>>>>>

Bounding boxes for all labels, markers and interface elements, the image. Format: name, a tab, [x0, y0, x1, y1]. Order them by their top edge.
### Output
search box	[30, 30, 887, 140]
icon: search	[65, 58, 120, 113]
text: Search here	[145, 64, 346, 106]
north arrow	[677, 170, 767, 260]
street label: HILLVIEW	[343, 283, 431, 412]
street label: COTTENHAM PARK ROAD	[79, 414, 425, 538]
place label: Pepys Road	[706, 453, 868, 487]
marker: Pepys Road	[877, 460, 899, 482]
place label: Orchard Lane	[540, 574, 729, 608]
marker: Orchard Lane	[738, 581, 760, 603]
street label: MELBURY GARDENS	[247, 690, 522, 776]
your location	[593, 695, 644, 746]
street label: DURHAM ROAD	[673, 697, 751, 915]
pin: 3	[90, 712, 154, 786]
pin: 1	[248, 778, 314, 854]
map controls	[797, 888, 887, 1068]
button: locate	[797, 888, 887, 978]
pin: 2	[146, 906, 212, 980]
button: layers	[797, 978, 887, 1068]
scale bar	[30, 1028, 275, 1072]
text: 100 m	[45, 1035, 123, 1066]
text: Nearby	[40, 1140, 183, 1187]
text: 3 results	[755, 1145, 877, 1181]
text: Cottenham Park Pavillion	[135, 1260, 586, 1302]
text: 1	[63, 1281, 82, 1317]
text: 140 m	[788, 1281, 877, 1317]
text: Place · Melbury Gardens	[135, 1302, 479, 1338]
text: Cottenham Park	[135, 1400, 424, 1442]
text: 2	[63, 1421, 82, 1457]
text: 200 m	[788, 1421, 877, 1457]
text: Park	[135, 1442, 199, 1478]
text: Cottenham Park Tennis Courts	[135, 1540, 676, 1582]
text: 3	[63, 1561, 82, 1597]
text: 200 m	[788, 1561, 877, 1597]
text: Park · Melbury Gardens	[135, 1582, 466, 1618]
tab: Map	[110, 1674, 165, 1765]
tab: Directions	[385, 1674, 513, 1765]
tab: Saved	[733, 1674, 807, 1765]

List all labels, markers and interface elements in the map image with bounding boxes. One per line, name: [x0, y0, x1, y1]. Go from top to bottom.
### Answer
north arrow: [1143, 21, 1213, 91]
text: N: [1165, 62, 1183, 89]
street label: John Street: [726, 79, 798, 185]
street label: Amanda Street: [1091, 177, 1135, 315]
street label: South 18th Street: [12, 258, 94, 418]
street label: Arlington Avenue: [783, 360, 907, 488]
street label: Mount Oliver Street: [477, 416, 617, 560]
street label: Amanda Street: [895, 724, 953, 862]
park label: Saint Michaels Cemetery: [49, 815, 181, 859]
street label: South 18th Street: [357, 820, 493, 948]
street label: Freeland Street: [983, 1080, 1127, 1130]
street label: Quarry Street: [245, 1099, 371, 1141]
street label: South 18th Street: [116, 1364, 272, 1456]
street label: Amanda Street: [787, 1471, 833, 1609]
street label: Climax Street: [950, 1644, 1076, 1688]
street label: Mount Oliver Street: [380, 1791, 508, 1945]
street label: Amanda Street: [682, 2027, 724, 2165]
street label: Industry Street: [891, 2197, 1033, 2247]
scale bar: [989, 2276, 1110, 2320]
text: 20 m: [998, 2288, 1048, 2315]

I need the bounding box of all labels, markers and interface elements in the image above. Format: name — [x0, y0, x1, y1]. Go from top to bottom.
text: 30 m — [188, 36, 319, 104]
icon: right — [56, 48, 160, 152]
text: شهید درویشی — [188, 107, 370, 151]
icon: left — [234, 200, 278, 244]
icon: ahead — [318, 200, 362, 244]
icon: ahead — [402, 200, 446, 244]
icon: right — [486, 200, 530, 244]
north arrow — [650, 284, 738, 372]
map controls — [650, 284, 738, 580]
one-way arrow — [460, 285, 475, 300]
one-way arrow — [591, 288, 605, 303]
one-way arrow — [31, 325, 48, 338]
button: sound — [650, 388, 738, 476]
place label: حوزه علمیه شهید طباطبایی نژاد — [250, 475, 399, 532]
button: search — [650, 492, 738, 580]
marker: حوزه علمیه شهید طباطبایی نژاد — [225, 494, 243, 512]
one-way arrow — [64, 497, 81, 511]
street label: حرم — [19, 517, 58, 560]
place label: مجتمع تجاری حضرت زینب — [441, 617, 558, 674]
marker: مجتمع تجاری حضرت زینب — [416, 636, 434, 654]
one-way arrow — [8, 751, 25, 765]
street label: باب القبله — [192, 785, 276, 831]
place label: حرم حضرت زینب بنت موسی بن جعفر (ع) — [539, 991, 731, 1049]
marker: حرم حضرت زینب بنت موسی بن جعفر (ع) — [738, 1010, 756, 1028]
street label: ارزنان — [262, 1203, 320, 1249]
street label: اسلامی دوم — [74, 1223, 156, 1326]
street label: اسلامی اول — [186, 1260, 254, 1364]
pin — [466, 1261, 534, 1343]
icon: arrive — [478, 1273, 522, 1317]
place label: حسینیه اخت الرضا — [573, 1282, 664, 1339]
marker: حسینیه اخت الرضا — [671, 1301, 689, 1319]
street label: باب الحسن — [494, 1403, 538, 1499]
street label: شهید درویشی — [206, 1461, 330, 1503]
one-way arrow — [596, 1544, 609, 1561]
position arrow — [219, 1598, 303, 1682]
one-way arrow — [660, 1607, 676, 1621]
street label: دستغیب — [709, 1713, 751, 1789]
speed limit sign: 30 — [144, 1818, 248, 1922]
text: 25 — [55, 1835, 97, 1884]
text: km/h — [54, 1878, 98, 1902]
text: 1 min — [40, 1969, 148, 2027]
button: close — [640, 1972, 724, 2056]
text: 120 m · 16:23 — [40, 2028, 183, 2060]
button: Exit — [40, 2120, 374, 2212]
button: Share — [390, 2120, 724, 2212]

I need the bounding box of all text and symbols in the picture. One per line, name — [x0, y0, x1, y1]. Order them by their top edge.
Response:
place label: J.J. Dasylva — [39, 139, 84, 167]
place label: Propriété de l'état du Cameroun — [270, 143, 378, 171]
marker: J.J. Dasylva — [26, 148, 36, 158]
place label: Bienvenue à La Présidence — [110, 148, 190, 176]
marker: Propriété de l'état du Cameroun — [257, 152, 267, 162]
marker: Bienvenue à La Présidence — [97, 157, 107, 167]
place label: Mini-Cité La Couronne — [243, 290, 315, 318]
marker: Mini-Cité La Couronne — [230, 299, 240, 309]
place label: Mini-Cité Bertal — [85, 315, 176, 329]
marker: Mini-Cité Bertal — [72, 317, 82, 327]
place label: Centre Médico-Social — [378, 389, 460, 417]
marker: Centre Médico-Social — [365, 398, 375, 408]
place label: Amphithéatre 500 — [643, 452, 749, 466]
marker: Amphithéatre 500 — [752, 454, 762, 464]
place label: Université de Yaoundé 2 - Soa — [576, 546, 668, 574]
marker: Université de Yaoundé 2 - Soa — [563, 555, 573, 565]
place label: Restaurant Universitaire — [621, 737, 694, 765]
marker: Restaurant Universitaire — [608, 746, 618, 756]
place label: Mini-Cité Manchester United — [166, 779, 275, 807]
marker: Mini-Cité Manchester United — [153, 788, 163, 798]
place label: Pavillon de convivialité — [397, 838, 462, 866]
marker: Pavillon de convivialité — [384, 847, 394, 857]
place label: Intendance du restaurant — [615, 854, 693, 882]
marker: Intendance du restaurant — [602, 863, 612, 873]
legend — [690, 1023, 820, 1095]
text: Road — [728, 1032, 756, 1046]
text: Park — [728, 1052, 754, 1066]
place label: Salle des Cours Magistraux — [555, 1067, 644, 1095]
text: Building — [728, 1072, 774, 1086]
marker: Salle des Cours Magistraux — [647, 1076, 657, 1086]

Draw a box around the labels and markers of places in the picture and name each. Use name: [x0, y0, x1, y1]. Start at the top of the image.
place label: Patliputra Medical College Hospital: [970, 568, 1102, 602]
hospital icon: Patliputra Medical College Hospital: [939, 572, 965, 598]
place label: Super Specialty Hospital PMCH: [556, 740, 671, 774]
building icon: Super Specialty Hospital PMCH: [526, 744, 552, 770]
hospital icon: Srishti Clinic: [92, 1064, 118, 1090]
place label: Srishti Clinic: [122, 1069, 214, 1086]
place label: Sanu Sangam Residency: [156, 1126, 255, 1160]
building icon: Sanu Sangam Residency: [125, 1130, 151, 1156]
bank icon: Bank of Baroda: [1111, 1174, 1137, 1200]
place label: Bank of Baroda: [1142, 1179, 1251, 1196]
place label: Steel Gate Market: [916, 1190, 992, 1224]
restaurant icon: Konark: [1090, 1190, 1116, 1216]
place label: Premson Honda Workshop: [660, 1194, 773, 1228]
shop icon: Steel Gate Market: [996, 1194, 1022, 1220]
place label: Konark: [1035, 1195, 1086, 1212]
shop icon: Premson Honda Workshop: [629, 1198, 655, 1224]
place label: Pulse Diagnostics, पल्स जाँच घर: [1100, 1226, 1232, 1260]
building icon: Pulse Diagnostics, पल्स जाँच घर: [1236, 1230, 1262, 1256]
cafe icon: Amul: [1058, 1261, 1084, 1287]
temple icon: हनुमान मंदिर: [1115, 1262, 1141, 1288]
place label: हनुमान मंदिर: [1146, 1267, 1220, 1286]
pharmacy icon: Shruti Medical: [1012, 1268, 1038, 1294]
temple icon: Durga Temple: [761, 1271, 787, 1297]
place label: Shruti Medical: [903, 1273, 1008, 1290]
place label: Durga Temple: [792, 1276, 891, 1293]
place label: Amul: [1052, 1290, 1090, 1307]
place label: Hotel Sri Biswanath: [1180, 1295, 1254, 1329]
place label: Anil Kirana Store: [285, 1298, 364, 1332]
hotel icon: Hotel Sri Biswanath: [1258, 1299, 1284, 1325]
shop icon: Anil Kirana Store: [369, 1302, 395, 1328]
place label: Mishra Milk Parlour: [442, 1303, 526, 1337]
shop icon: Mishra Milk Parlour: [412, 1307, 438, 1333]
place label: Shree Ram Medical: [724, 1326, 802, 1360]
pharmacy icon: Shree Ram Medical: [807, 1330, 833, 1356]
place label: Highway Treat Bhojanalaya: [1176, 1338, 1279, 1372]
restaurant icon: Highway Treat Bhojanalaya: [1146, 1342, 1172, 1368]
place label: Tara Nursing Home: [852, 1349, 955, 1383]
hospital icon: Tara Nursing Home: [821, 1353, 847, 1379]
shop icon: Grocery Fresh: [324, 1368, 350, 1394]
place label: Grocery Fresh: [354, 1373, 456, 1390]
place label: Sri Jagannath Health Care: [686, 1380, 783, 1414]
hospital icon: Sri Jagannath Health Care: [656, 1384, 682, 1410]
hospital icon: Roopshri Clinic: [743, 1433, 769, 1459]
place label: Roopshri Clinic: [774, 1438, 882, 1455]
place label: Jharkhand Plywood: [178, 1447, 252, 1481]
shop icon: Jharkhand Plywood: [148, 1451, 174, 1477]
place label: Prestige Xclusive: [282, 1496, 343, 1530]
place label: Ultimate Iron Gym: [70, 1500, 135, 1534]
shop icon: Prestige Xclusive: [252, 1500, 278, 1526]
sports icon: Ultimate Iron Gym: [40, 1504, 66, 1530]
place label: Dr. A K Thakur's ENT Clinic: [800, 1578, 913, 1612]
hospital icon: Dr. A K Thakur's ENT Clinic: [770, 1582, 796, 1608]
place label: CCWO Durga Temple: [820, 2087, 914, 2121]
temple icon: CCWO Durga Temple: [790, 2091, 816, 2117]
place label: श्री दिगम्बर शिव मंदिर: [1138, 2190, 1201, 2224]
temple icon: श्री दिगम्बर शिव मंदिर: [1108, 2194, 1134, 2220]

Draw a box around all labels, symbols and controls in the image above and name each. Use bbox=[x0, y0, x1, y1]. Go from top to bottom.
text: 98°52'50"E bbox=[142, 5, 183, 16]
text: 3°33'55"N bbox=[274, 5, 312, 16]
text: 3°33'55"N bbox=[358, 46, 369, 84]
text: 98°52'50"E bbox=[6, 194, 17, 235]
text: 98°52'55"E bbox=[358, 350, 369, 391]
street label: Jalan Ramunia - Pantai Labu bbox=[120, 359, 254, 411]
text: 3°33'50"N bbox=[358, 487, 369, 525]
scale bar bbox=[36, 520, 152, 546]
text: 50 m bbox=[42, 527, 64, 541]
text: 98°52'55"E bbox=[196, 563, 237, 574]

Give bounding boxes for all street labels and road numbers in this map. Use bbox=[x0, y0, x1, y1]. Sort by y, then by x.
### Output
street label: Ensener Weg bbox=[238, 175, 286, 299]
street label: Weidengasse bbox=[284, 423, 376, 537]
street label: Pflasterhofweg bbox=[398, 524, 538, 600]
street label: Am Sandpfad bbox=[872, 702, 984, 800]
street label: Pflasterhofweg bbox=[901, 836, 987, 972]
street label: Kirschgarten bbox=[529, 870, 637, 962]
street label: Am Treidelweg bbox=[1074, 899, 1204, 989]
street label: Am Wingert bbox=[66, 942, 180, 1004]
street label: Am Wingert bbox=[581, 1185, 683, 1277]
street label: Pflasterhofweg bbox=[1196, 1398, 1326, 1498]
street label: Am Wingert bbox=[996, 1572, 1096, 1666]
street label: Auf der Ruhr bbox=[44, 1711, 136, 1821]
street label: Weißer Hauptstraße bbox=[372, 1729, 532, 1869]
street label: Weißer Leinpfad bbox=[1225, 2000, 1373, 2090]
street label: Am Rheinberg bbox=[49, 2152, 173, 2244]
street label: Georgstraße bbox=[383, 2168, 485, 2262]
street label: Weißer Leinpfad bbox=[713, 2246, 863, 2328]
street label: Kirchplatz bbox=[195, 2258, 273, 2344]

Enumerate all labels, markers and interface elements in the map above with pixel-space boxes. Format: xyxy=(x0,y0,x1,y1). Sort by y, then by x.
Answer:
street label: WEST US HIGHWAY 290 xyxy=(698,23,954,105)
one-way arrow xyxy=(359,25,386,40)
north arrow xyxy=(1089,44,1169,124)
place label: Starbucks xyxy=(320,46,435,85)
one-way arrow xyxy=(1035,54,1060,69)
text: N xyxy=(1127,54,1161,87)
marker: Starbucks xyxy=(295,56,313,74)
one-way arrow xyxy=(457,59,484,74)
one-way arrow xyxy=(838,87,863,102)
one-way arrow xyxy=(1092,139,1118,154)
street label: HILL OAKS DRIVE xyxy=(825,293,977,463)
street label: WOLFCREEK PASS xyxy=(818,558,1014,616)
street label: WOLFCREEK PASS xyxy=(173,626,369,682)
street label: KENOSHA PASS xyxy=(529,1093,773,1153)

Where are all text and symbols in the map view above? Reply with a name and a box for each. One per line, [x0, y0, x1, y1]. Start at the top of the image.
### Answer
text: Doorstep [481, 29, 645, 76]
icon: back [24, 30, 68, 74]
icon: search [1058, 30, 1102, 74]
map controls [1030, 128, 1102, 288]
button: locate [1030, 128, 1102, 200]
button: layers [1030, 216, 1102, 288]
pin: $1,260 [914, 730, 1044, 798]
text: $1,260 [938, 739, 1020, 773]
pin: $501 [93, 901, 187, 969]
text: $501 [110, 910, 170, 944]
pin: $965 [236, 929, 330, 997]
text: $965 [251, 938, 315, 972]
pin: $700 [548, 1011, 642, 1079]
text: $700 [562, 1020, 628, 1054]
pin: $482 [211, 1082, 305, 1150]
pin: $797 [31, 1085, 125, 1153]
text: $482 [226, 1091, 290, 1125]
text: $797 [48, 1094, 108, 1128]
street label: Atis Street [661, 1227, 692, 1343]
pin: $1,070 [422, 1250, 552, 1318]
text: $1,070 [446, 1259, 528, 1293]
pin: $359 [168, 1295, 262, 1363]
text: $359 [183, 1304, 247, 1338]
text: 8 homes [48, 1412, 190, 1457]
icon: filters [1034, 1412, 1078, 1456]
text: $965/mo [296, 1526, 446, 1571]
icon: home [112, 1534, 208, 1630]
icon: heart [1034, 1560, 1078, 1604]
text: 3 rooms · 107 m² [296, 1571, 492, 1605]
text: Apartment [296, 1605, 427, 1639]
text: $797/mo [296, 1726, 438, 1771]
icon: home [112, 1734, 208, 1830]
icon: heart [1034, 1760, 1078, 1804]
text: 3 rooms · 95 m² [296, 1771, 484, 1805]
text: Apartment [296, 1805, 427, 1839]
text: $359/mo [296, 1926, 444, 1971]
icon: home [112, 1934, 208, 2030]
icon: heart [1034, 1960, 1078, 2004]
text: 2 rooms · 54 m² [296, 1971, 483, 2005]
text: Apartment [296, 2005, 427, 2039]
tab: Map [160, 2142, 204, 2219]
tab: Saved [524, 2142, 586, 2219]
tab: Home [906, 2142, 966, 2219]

<<<<<

■ What is being asked
Copy out all the lines of the records that include "Bhojanalaya".

■ Response area
place label: Highway Treat Bhojanalaya: [1176, 1338, 1279, 1372]
restaurant icon: Highway Treat Bhojanalaya: [1146, 1342, 1172, 1368]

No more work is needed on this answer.